What is required: Reading the records beneath this task, work out how many lines contain the word "помидор" and reply with only that number.

═════ Data for the task

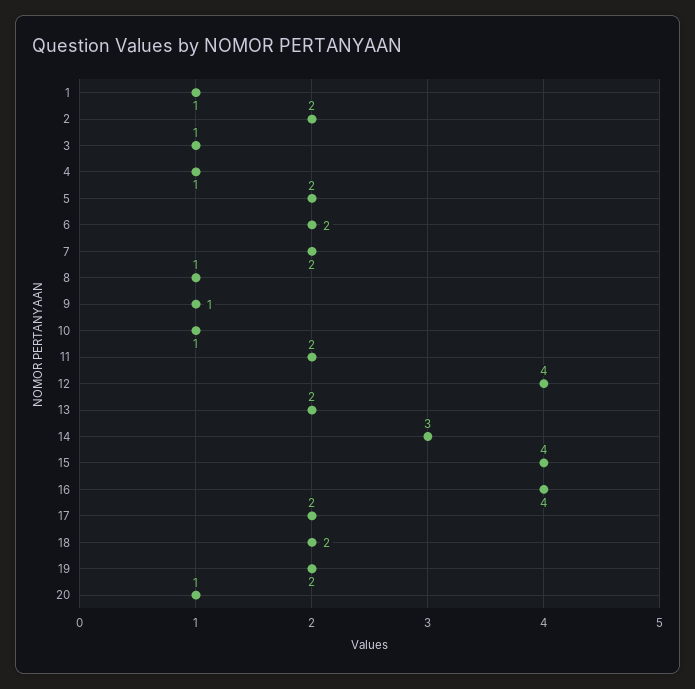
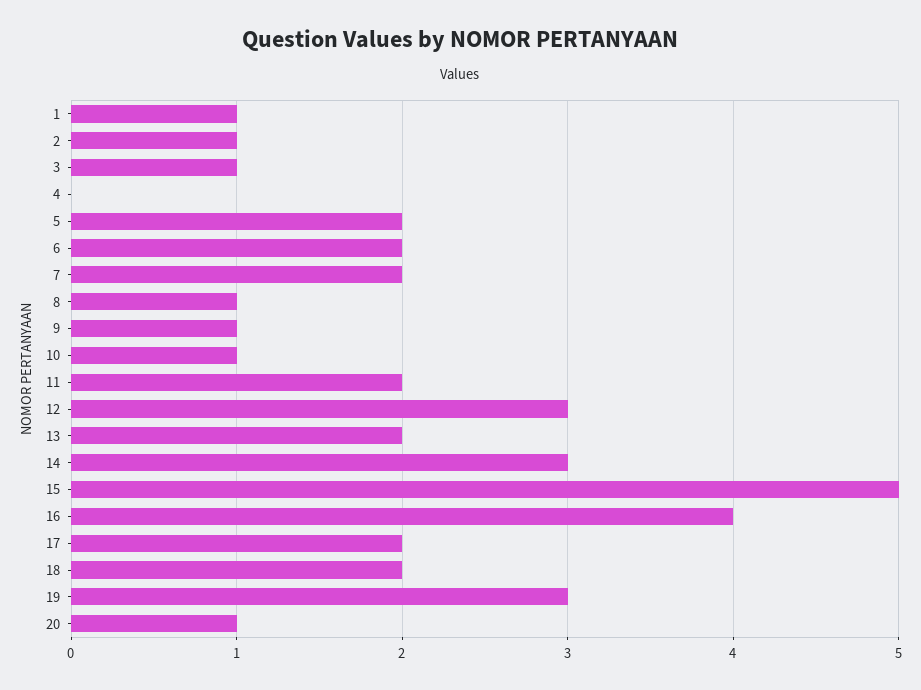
  {
    "1": 1,
-   "2": 2,
+   "2": 1,
    "3": 1,
-   "4": 1,
+   "4": 0,
    "5": 2,
    "6": 2,
    "7": 2,
    "8": 1,
    "9": 1,
    "10": 1,
    "11": 2,
-   "12": 4,
+   "12": 3,
    "13": 2,
    "14": 3,
-   "15": 4,
+   "15": 5,
    "16": 4,
    "17": 2,
    "18": 2,
-   "19": 2,
+   "19": 3,
    "20": 1
  }

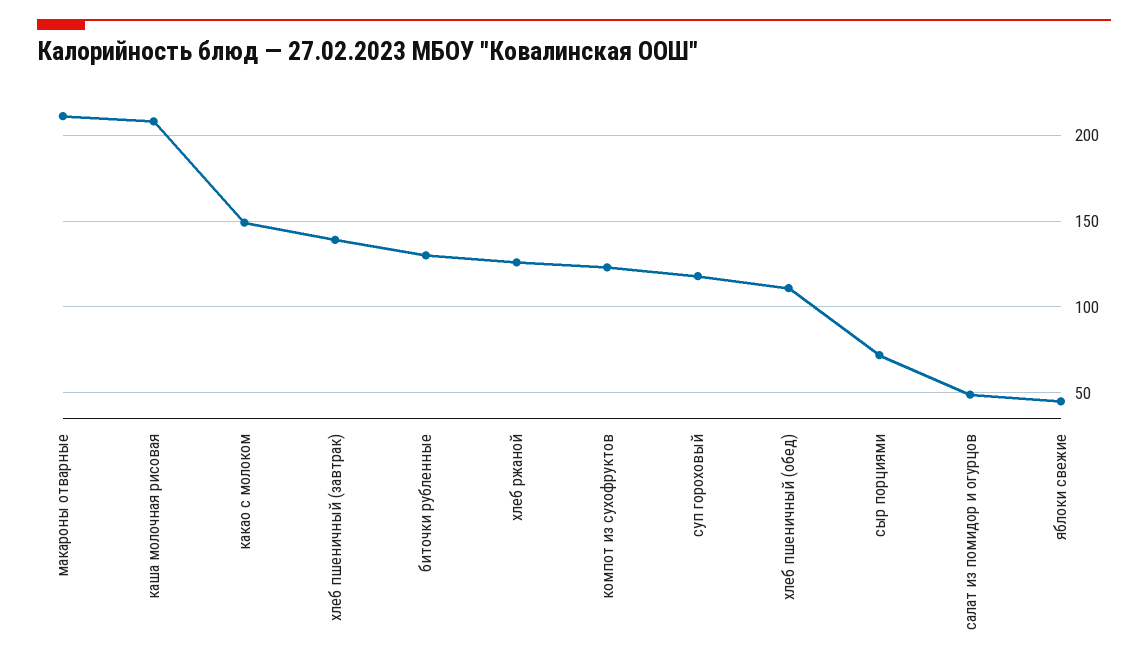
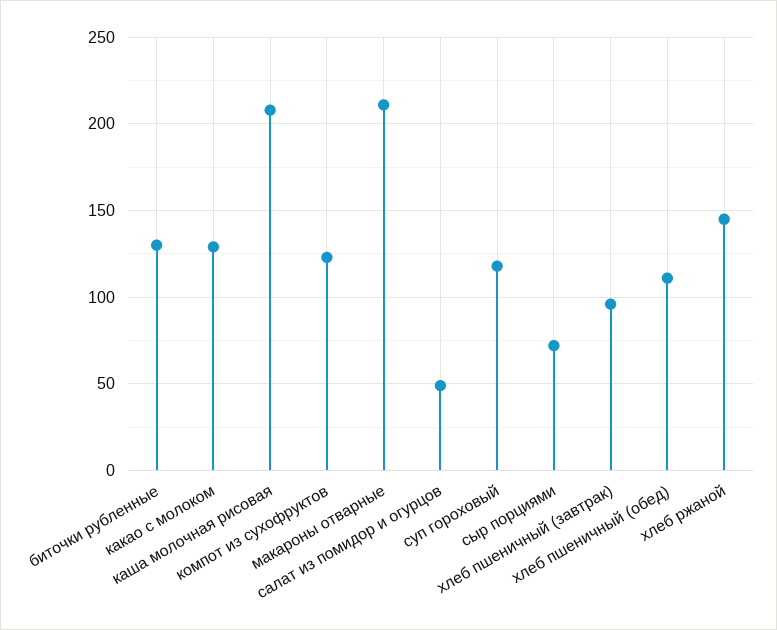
  {
    "макароны отварные": 210,
    "каша молочная рисовая": 210,
-   "какао с молоком": 150,
+   "какао с молоком": 130,
-   "хлеб пшеничный (завтрак)": 140,
+   "хлеб пшеничный (завтрак)": 95,
    "биточки рубленные": 130,
-   "хлеб ржаной": 125,
+   "хлеб ржаной": 145,
    "компот из сухофруктов": 125,
    "суп гороховый": 120,
    "хлеб пшеничный (обед)": 110,
    "сыр порциями": 70,
-   "салат из помидор и огурцов": 50,
+   "салат из помидор и огурцов": 50
-   "яблоки свежие": 45
  }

══════════

Exercise response: 2